Symphonia

Aux âmes bien nées, la valeur n’attend point le nombre des années, comme le disait Corneille, et Symphonia en est un parfait exemple. Développé dans le cadre d’un projet de fin d’études pour la promotion 2020 de l’école ISART Digital, ce platformer 2D basé sur la musique et à l’univers aussi envoûtant qu’intrigant, a su faire parler de lui à tel point qu’il a fait désormais l’objet d’une sortie sur PC, PS4, PS5, Xbox One et Xbox Series. Exception faite de la version Switch qui a été repoussée au début d’année 2025, c’est donc depuis le 5 décembre 2024 que les joueurs ont pu s’essayer à la partition proposée par le tout jeune studio Sunny Peak. Les notes de violon nous ont appelés et nous n’avons pas pu résister à cette douce mélopée. Musique Maestro !

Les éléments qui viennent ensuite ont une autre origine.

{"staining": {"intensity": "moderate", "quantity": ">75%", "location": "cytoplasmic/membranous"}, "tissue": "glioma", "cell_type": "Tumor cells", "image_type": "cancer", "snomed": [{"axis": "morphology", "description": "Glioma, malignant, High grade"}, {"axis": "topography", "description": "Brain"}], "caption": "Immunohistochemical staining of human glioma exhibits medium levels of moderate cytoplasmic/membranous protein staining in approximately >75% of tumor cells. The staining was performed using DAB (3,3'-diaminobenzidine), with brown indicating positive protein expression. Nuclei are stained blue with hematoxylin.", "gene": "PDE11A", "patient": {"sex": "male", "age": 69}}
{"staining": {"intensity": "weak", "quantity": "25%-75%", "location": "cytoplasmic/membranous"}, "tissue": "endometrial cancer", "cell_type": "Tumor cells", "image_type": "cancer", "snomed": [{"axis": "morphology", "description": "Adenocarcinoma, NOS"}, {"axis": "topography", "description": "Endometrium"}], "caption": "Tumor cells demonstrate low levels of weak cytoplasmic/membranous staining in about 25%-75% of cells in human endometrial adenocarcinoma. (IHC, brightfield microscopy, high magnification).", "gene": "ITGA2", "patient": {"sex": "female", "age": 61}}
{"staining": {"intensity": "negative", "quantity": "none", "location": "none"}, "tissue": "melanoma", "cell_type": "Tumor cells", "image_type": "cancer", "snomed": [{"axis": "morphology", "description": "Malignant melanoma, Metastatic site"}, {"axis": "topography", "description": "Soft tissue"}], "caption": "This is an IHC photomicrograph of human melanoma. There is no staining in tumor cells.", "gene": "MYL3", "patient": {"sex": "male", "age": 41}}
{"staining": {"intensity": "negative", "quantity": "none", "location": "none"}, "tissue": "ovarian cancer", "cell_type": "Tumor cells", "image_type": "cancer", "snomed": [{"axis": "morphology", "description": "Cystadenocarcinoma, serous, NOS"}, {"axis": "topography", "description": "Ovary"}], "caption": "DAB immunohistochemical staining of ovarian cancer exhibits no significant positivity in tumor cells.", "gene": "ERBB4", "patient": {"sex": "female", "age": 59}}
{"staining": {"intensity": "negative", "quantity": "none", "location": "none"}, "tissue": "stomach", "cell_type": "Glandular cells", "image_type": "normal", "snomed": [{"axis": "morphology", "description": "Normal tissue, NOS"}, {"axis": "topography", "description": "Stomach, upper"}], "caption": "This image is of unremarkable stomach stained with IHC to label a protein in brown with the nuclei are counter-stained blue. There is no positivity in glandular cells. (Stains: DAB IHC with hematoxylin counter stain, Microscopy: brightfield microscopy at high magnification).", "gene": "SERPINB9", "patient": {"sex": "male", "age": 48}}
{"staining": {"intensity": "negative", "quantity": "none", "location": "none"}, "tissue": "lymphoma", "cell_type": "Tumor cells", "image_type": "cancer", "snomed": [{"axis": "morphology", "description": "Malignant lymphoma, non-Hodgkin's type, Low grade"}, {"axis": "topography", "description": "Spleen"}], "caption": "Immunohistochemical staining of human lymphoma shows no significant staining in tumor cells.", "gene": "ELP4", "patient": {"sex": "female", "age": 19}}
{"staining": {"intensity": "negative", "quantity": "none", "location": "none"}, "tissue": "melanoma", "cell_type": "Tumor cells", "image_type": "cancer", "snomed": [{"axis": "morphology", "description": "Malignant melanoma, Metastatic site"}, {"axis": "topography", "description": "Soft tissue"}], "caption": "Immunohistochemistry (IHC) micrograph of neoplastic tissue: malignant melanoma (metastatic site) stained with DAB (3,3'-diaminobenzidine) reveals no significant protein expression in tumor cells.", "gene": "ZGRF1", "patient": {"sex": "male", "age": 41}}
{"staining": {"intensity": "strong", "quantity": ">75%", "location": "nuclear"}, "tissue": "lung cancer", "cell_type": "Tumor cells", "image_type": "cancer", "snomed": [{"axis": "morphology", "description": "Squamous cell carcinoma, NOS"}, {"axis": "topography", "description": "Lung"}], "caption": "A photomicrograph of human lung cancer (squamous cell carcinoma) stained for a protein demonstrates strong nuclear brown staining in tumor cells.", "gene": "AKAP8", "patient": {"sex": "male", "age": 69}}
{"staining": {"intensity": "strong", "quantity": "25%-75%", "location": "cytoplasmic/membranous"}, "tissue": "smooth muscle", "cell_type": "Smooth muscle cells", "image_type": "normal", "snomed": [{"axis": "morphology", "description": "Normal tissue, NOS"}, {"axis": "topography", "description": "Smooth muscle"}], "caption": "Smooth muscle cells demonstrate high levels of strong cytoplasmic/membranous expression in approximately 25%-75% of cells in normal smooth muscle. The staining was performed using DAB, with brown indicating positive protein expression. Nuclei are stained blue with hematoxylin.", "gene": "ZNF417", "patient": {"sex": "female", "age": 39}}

Ce test a été réalisé sur une version PC fournie par l’Éditeur.

Musica Magica

Pour comprendre ce qu’est réellement Symphonia, il convient de s’intéresser un peu à sa création. Ce sont donc 13 étudiants de la célèbre école de jeux vidéo ISART Digital qui se sont lancés dans son développement dans le cadre de leur projet de fin d’étude. Proposé en téléchargement gratuit dès le 23 juin 2020 sur la plateforme Itch.io, le titre, long d’une trentaine de minutes, se fait d’emblée remarquer par son univers centré sur la musique orchestrale et la virtuosité de son gameplay. À tel point qu’il va remporter le Grand Prix du Jury de l’ISART devant les autres productions de cette promotion 2020.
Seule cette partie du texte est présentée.